Items from a data source

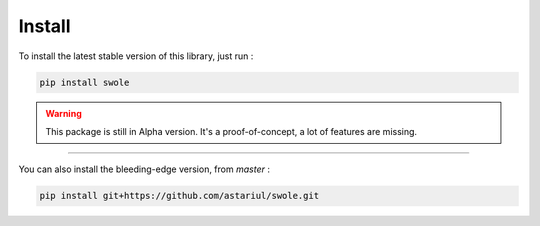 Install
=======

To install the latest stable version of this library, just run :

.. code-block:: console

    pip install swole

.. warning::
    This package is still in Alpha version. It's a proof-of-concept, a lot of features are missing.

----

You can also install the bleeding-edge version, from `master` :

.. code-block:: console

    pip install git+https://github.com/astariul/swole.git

Problem requirements
Only the lines with the string "version" are wanted; pick them out of the records above and copy them.

Answer space
To install the latest stable version of this library, just run :
    This package is still in Alpha version. It's a proof-of-concept, a lot of features are missing.
You can also install the bleeding-edge version, from `master` :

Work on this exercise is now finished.